Film score by Thomas Newman
- Released: 28 August 2025
- Recorded: 2025
- Studio: Abbey Road Studios, London
- Genre: Film score
- Length: 40:36
- Label: Netflix Music
- Producer: Thomas Newman; Bill Bernstein;

Thomas Newman chronology
| White Bird (2024) | The Thursday Murder Club (2025) | In the Blink of an Eye (2026) |

= The Thursday Murder Club (soundtrack) =

The Thursday Murder Club (Soundtrack from the Netflix Film) is the film score soundtrack to the 2025 film The Thursday Murder Club directed by Chris Columbus, starring Helen Mirren, Pierce Brosnan, Ben Kingsley and Celia Imrie. The score is composed by Thomas Newman and conducted by Ben Parry. It was released through Netflix Music on 28 August 2025.

== Background ==
Thomas Newman composed the film score to The Thursday Murder Club in November 2024, marking his first collaboration with Columbus. The score was recorded at the Abbey Road Studios in London, mixed by Shinnosuke Miyazawa and mastered by Dave Collins. The album was released through Netflix Music on 28 August 2025.

== Reception ==
Filmtracks wrote that "The Thursday Murder Club is a fairly brief but effortless listening experience [...] The excellent final two tracks in particular are optimistic, rhythmic Newman expressions at their finest." James Southall of Movie Wave noted that "Newman fans will lap it up regardless and others should find plenty to like, but it's not a top-tier effort." Manuel Betancourt of Variety called it a "sprightly if familiar-sounding score". Dominic Maxwell of The Times mentioned that, "The music, by Thomas Newman adds a pulsing quality to its genteel strings." Alex Maidy of JoBlo.com wrote that Newman's score and cinematography help "The Thursday Murder Club look like a big-screen movie despite debuting on a streaming platform." Vicky Jessop of London Evening Standard called it a "sentimental score – even if the dialogue veers towards the clunky at times."

List of tasks:
1. Reproduce the passage of the soundtrack article that opens with the words containing "The Thursday Murder Club (Soundtrack from" and closes with "album was released through Netflix Music on 28 August 2025.", substituting "B. Parry" for "Ben Parry".
2. List every publication or outlet cited in the Reception section of the soundtrack article.
3. According to the soundtrack article, who mastered the score?
The lines after this sentence have no role in what is asked here.

Information supplied:
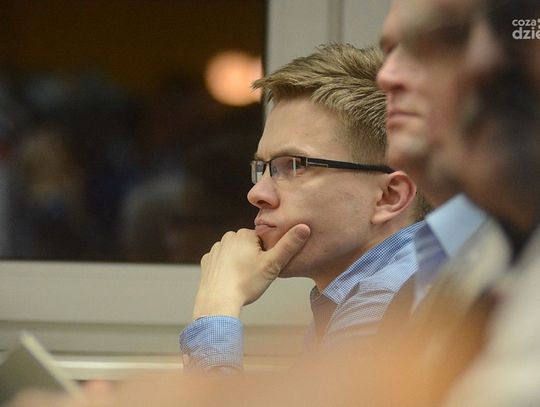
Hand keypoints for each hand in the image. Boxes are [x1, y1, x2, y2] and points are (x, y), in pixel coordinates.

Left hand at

Answers by task:
1.
The Thursday Murder Club (Soundtrack from the Netflix Film) is the film score soundtrack to the 2025 film The Thursday Murder Club directed by Chris Columbus, starring Helen Mirren, Pierce Brosnan, Ben Kingsley and Celia Imrie. The score is composed by Thomas Newman and conducted by B. Parry. It was released through Netflix Music on 28 August 2025.

== Background ==
Thomas Newman composed the film score to The Thursday Murder Club in November 2024, marking his first collaboration with Columbus. The score was recorded at the Abbey Road Studios in London, mixed by Shinnosuke Miyazawa and mastered by Dave Collins. The album was released through Netflix Music on 28 August 2025.

2. Filmtracks, Movie Wave, Variety, The Times, JoBlo.com, London Evening Standard

3. Dave Collins